Graph of \(y = E(t) = 0.5 \, e^{-t-3} - 4\).

We have a function called \(E(t)\). Its pairs look like \((a, E(a))\). The inverse of this function will have pairs of the form \((E(a), a)\). The domain and range just switch roles.

In the exponential formula and graph, \(E\) is representing the range and \(t\) the domain. They just switch roles for the inverse. Same equation. Just a different interpretation.

Now, \(t\) is the function name and \(E\) is the variable. We can just solve this for \(t(E)\).

\begin{align*} E & = 0.5 \, e^{-t(E)-3} - 4 \\ \answer {E + 4} & = 0.5 \, e^{-t(E)-3} \\ 2(E + 4) & = e^{-t(E)-3} \\ \ln (2(E+4)) & = \answer {-t(E)-3} \\ -(\ln (2(E+4))) & = t(E)+3 \\ \answer {-(\ln (2(E+4))) - 3} & = t(E) \end{align*}

Graphs of \(y = E(t) = 0.5 \, e^{-t-3} - 4\) and \(z = L(x) = -ln(2(x+4)) - 3\).

Since, these are inverses of each other, the pairs of each function are just reversed and the graphs are mirror images of each other over the graph of the identity function: \(\{ (r,r) \, | \, r \in \mathbb {R} \}\).

• The domain of \(E(t)\) is \(\mathbb {R}\). The range of \(L(x)\) is \(\mathbb {R}\).
• The range of \(E(t)\) is \((-4, \infty )\).
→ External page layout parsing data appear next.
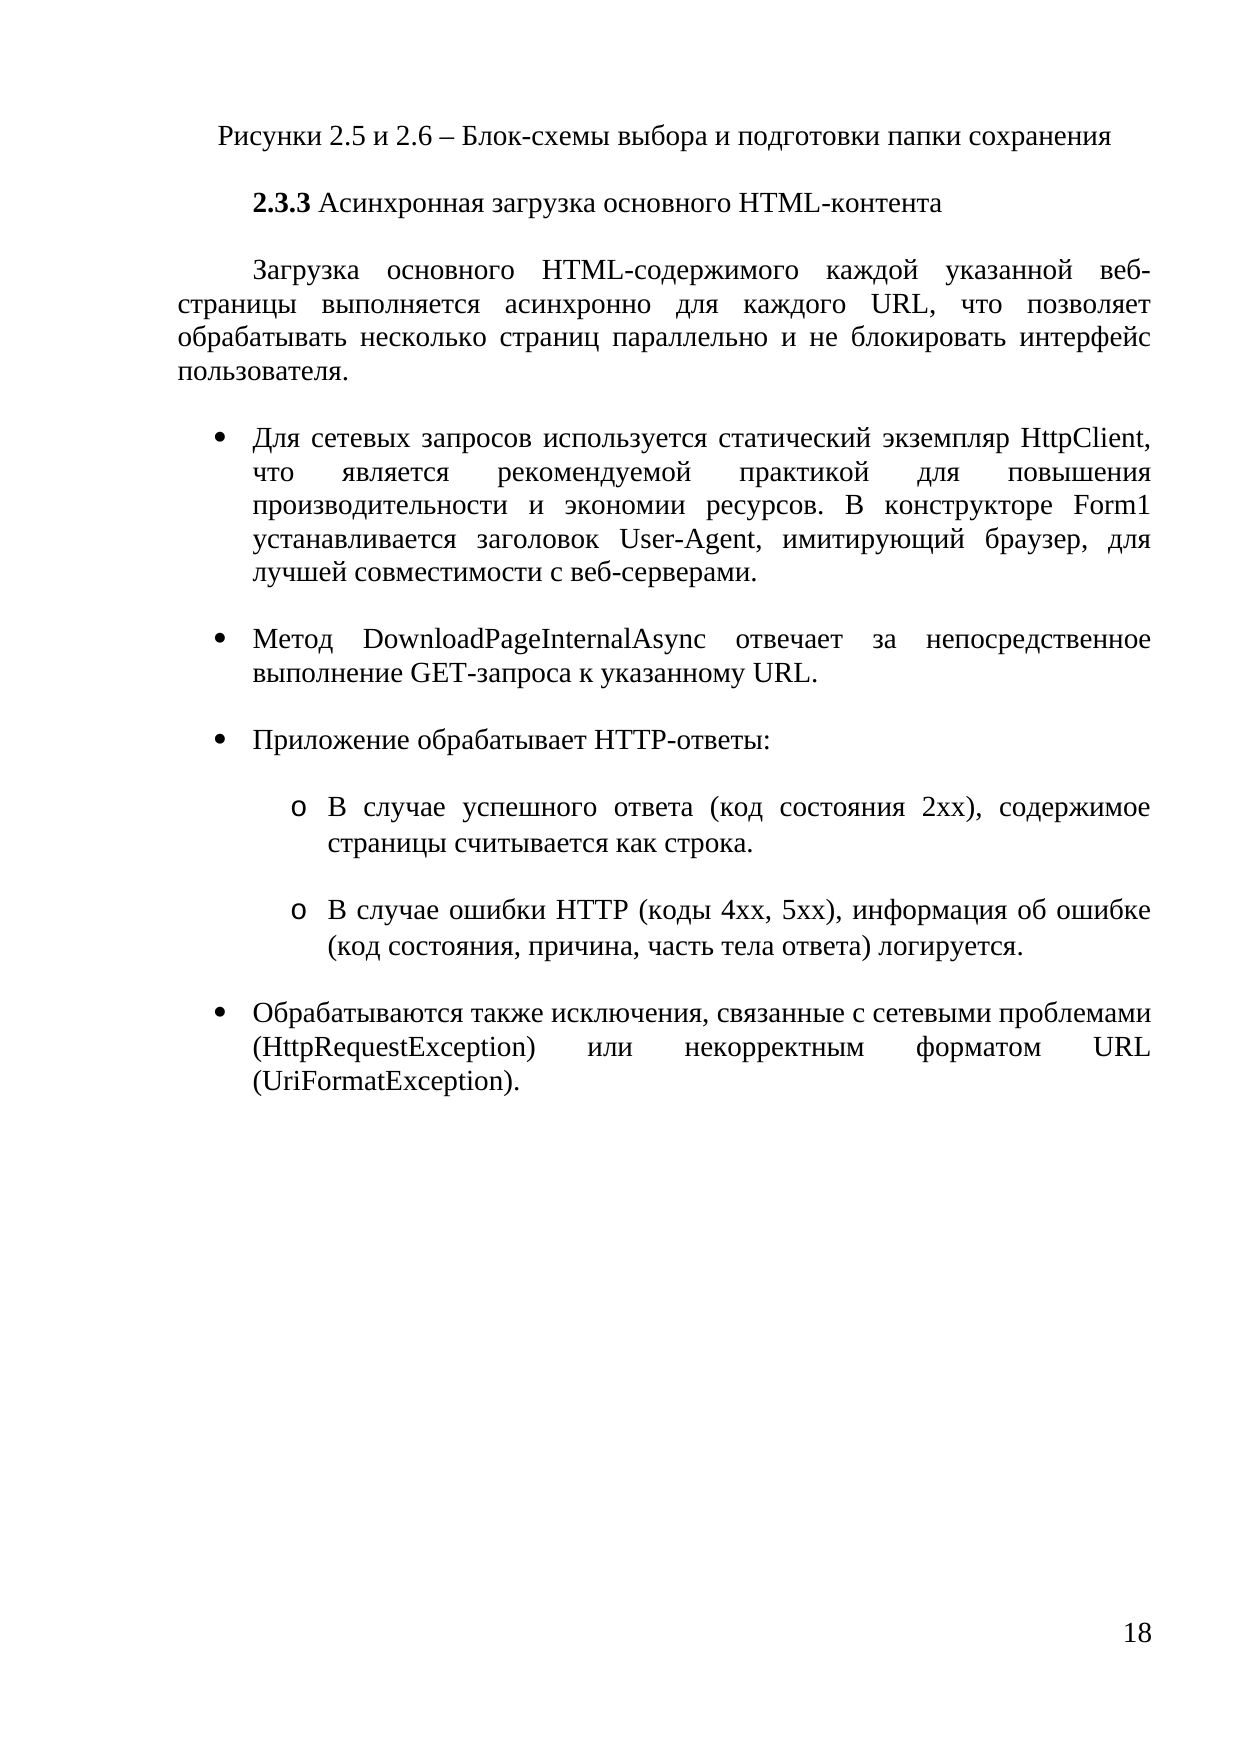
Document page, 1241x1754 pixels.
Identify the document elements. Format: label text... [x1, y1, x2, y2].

list Для сетевых запросов используется статический экземпляр HttpClient, что является рекомендуемой практикой для повышения производительности и экономии ресурсов. В конструкторе Form1 устанавливается заголовок User-Agent, имитирующий браузер, для лучшей совместимости с веб-серверами. [215, 420, 1152, 588]
text Загрузка основного HTML-содержимого каждой указанной веб-страницы выполняется асинхронно для каждого URL, что позволяет обрабатывать несколько страниц параллельно и не блокировать интерфейс пользователя. [177, 252, 1152, 386]
text 2.3.3 Асинхронная загрузка основного HTML-контента [177, 185, 1152, 219]
list В случае успешного ответа (код состояния 2xx), содержимое страницы считывается как строка. [290, 789, 1152, 859]
list Приложение обрабатывает HTTP-ответы: [215, 722, 1152, 756]
list В случае ошибки HTTP (коды 4xx, 5xx), информация об ошибке (код состояния, причина, часть тела ответа) логируется. [290, 892, 1152, 962]
list Метод DownloadPageInternalAsync отвечает за непосредственное выполнение GET-запроса к указанному URL. [215, 621, 1152, 688]
text Рисунки 2.5 и 2.6 – Блок-схемы выбора и подготовки папки сохранения [177, 118, 1152, 152]
list Обрабатываются также исключения, связанные с сетевыми проблемами (HttpRequestException) или некорректным форматом URL (UriFormatException). [215, 996, 1152, 1096]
The domain of \(L(x)\) is \((-4, \infty )\).

• The graph of \(E(t)\) has a horizontal asymptote at \(-4\).
• The graph of \(L(x)\) has a vertical asymptote at \(-4\).

\(L(x) = \ln (x+5) - 1\) is a one-to-one function, as its graph illustrates.

Therefore, it must have an inverse function, \(x(L)\).

We can just solve for \(x\).

\begin{align*} L & = \ln (x+5) - 1 \\ \answer {L + 1} & = \ln (x+5) \\ \answer {e^{L+1}} & = x+5 \\ e^{L+1} - 5 & = x \\ e^{L+1} - 5 & = x(L) \end{align*}